Published online by Cambridge University Press: 06 June 2025
“What a philosophy is, it shows in its political appearance.”
(Jaspers, “Philosophical Autobiography,” 70)Karl Jaspers is not a well-known political thinker despite his undeniably powerful impact on postwar German politics. Indeed, a whole range of Jaspers's postwar interventions—his response to the question of German guilt, his active commitment to European integration and liberal values as well as his call for radical democracy in domestic affairs—are indicative of the direct and indirect ways in which Jaspers has shaped political culture in the Federal Republic of Germany and beyond.
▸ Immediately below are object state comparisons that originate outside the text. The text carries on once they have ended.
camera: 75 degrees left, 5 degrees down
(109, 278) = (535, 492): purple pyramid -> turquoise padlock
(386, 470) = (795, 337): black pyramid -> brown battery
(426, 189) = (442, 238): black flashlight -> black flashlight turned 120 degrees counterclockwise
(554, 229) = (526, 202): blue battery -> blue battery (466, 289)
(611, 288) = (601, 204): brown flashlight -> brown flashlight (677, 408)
Yet, these interventions took place when Jaspers was already in his sixties. Before he penned political treatises and delivered radio lectures as one of Germany's most prominent postwar public intellectuals, Jaspers was recognized chiefly in two different roles: as an inadvertent pioneer of German existentialism alongside Martin Heidegger, and as a staunch defender of Max Weber's legacy against the dominant school of neo-Kantianism. His engagement with politics, and even more so with political economy, had been minimal in his writings. Trained as a psychiatrist, his ill health precluded a medical career, prompting him to shift to philosophy. Within that framework, he distinguished himself as a phenomenological psychologist and metaphysician, an existentialist philosopher with a markedly Kantian inflection, and a scholar of religion.
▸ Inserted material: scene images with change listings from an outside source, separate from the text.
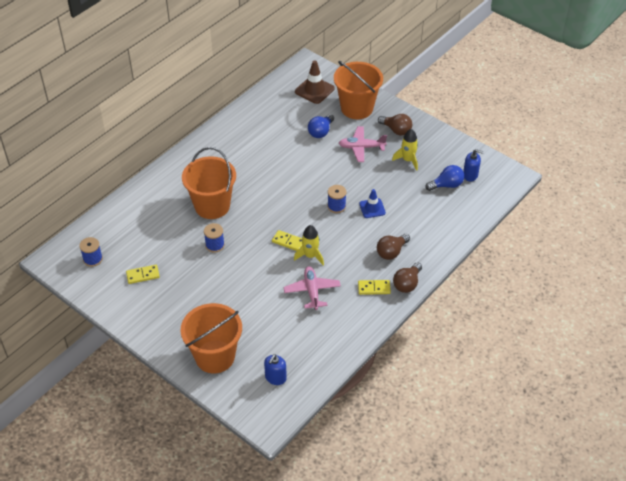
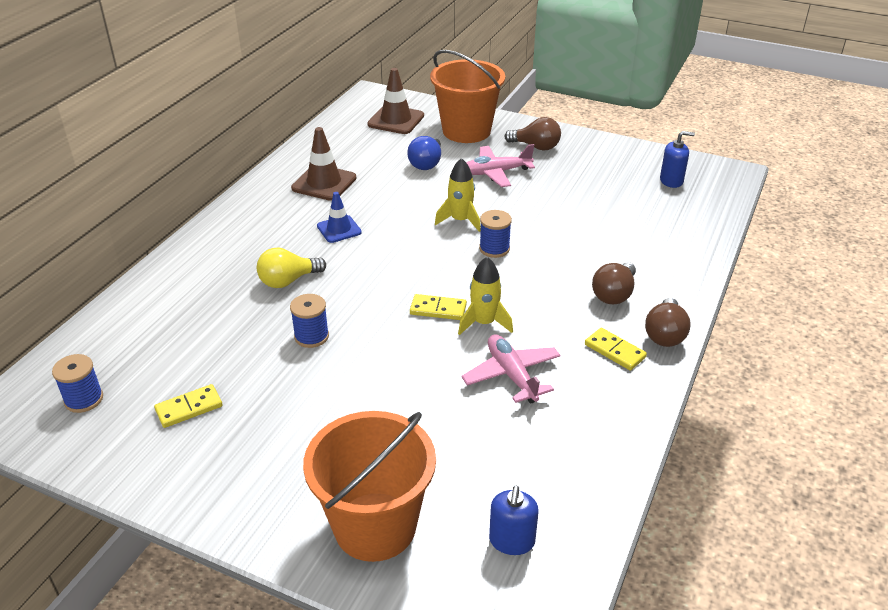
camera: 15 degrees left, 10 degrees down
(212, 206) = (288, 281): orange bucket -> yellow light bulb
(253, 136) = (324, 183): none -> brown traffic cone
(372, 208) = (551, 242): blue traffic cone -> blue traffic cone (339, 229)
(374, 288) = (614, 351): yellow domino -> yellow domino turned 60 degrees clockwise
(408, 160) = (572, 177): yellow rocket -> yellow rocket (460, 220)
(446, 185) = (645, 197): blue light bulb -> none

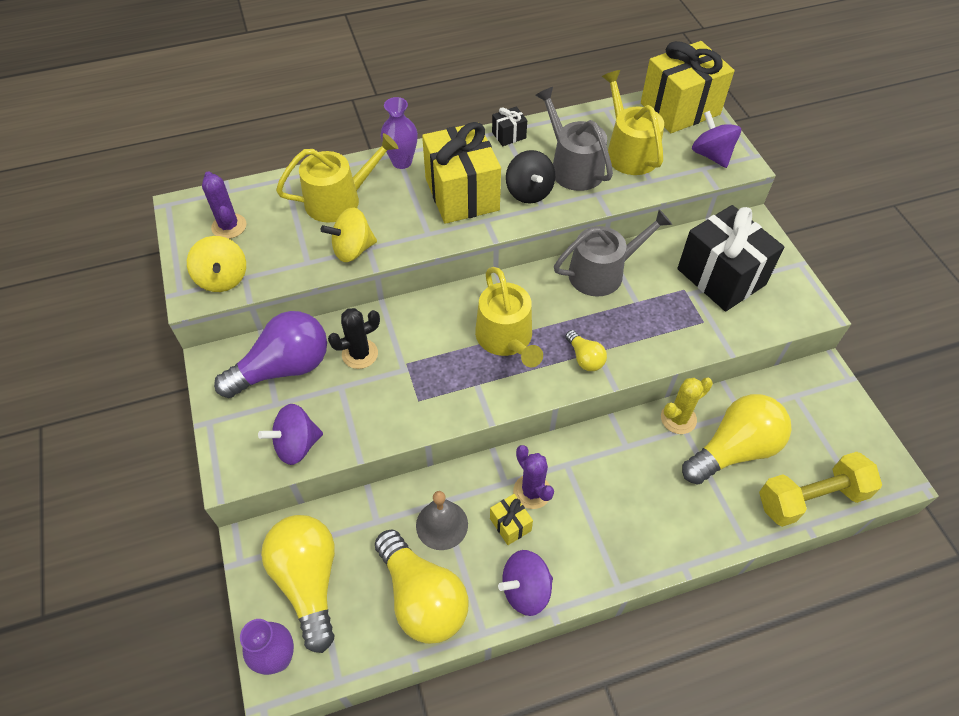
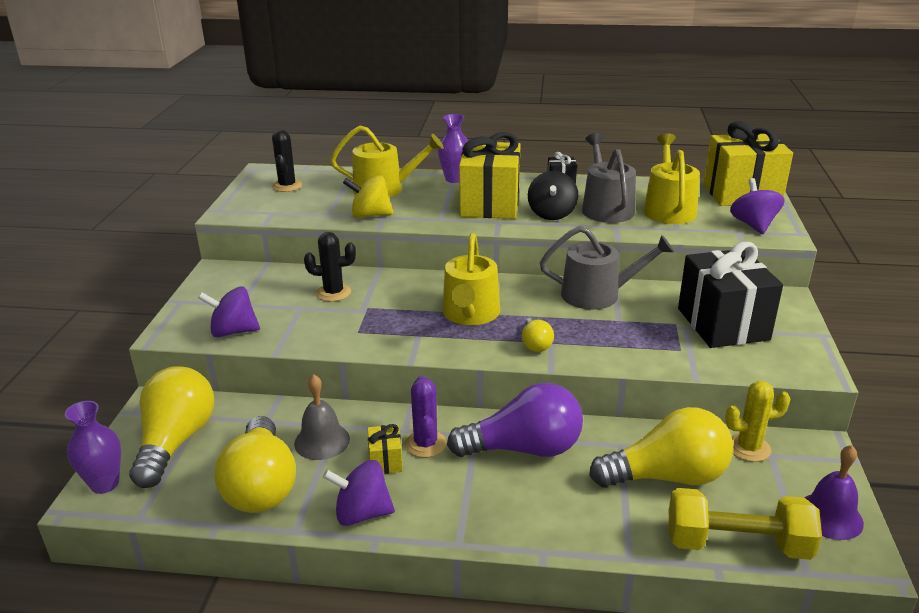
camera: 25 degrees right, 25 degrees down
(223, 278) = (256, 210): yellow spinning top -> none
(229, 226) = (287, 186): purple cactus -> black cactus
(284, 368) = (265, 286): purple light bulb -> purple light bulb (524, 449)
(678, 418) = (619, 435): yellow cactus -> yellow cactus (748, 448)
(858, 443) = (829, 516): none -> purple bell

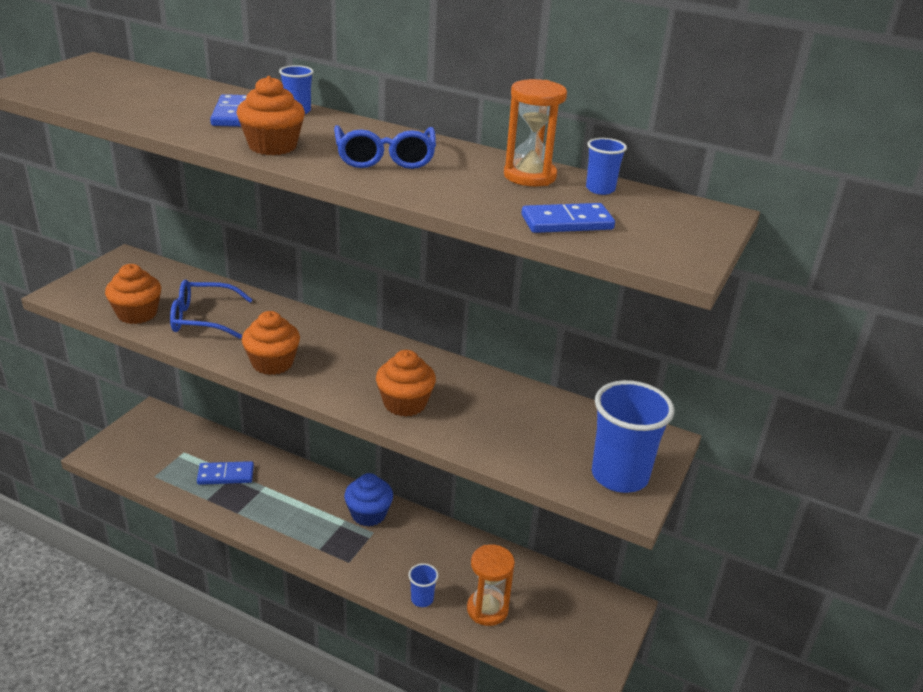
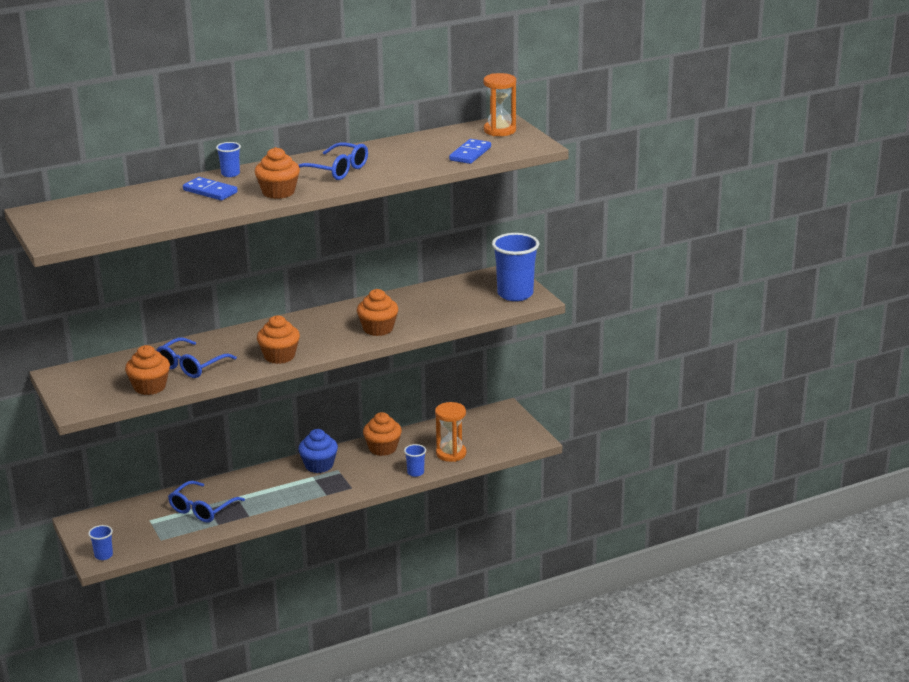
camera: 50 degrees left, 5 degrees down
(225, 475) = (202, 509): blue domino -> blue glasses
(444, 545) = (382, 448): none -> orange cupcake
(529, 176) = (409, 145): orange hourglass -> orange hourglass (499, 130)
(600, 189) = (446, 135): blue cup -> blue cup (103, 555)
Initially, Jaspers did not think of himself as a political thinker either. Born in Bismarck's Germany in 1883, it was only as he endured the pain and suffering caused by decades of war, the failure of Germany's intellectual and political elite as well as personal adversities, above all the imminent threat to his Jewish wife and to their personal survival in Heidelberg, that he returned to Weber in a distinct political key. This shift also came in response to longstanding critiques from friends and colleagues, such as Dolf Sternberger, Herbert Marcuse and Georg Lukács, who reproached his existential philosophy for its ahistorical and bourgeois individualism. Now, after World War II had come to an end, Jaspers changed course. He faulted himself for having mistakenly “put thinking in the place of action” and asserted that philosophy can only prove itself in politics.